What’s la Bièvre?! A marvellous… ghost! Its legacy still has Parisians dreaming today. The notion that Paris was once split by another river than the Seine seems unlikely today. However… until the dawn of the 20th century a stream ran from its source in the southern suburbs entered Paris at the private gate in Paris’ ancient fortifications at Peupliers, traversed today’s 13th and 5th arrondissements and merged into the Seine at Austerlitz.

It had been diverted, as testified by a street that carries its name, close to Maubert.

The word “Bièvre” itself remains a mystery: it could come from an ancient Celtic word that means beaver (beavers in Paris, what an idea!). But it could also mean brown, because its water was very muddy. It’s actually for this reason that the Bièvre served artisans, leatherworkers, tanners, and dyers. It was thought to have almost magical properties. The celebrated Gobelins manufacturers (of tapestries) could be found on the banks of the river Bièvre. Its also for this reason that the Bièvre quickly became a river full of floating waste.

In the end, the Bièvre was nothing more than a charming country brook, straddled by six bridges and bordered by windmills like those depicted in paintings by Carnavalet. Fascinated, the writer Huysmans studied it and nicknamed it the “moving dungheap”…

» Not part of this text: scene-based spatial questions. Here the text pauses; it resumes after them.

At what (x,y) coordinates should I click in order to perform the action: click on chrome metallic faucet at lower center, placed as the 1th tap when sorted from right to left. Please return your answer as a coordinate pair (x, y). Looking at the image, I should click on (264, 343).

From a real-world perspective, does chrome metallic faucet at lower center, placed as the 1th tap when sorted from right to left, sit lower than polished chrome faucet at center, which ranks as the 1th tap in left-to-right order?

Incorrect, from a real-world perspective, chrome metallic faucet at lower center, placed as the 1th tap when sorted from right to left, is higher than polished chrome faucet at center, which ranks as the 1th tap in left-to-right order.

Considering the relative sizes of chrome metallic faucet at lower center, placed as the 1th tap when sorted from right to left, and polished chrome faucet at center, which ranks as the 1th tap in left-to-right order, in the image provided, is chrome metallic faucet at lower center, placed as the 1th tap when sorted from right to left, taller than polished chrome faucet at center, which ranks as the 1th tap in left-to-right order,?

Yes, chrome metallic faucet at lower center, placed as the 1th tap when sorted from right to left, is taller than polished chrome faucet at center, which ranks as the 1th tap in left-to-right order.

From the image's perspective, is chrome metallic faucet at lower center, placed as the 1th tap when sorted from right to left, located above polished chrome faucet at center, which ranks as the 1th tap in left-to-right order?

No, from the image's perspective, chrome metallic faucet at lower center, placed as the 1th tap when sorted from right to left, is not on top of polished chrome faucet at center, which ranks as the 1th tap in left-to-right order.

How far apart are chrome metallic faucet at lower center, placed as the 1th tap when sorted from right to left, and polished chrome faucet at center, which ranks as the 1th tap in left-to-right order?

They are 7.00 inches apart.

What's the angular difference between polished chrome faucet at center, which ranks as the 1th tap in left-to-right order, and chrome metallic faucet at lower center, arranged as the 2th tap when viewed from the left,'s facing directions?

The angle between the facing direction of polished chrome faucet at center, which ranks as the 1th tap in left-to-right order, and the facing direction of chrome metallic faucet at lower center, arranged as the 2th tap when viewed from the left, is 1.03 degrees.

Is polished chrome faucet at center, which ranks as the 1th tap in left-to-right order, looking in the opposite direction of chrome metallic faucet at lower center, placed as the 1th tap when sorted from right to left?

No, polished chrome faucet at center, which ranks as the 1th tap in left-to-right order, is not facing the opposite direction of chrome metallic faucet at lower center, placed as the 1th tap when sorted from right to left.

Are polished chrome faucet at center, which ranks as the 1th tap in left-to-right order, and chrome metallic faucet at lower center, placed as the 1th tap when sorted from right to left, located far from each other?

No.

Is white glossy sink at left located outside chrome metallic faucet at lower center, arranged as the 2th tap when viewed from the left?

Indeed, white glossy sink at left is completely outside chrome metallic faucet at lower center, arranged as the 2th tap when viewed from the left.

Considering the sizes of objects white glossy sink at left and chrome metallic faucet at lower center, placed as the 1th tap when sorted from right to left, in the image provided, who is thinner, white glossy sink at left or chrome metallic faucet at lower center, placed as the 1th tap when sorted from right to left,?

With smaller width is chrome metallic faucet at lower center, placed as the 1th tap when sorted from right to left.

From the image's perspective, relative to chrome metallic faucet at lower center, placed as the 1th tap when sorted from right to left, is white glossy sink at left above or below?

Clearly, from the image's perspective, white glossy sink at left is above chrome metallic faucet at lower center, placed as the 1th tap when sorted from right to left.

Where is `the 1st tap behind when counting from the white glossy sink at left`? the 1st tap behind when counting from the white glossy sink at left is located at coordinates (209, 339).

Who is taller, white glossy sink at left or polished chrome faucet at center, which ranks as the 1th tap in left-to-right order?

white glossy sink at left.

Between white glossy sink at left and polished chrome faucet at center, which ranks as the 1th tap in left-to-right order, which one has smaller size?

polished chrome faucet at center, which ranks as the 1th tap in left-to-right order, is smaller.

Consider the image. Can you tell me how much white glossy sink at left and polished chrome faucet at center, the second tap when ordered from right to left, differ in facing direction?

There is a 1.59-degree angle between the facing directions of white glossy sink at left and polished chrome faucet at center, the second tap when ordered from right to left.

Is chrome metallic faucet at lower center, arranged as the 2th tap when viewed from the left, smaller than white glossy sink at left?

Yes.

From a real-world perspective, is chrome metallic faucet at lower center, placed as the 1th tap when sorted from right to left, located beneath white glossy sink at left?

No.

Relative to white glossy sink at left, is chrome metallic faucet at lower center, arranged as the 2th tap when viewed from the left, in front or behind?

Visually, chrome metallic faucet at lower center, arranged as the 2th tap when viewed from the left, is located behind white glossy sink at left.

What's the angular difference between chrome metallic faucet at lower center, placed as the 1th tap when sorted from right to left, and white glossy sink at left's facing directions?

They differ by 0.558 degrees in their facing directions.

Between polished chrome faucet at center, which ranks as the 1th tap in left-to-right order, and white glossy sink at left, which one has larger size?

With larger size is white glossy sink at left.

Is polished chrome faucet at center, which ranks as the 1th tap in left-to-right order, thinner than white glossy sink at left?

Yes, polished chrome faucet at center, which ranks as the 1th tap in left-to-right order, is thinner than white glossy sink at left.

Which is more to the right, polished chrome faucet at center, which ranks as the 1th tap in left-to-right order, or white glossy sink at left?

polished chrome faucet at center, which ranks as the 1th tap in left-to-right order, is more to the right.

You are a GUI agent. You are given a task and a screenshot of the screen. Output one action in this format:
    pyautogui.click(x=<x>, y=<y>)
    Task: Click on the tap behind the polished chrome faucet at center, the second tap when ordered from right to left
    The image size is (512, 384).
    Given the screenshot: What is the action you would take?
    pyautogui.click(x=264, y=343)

In the 19th century the decision was made to cover it, to contain its harmful gasses. But covering over a river requires levelling off the whole neighbourhood, because there was a real ‘Bièvre valley’. And so the 18th arrondisement’s appearance changed in a few dozen years:  street level had to be raised by 20 metres! The pretty ‘cité florale’ (a pocket neighbourhood in the 13th) replaced one of the Bièvre’s marshes; likewise, the Glacière was a wetland that froze in winter… Since 1912, the Bièvre flows into drains at Antony and flows beneath Paris for some 5km. Some people however, would like to see it revitalised. Paris is THE pipe dream machine after all…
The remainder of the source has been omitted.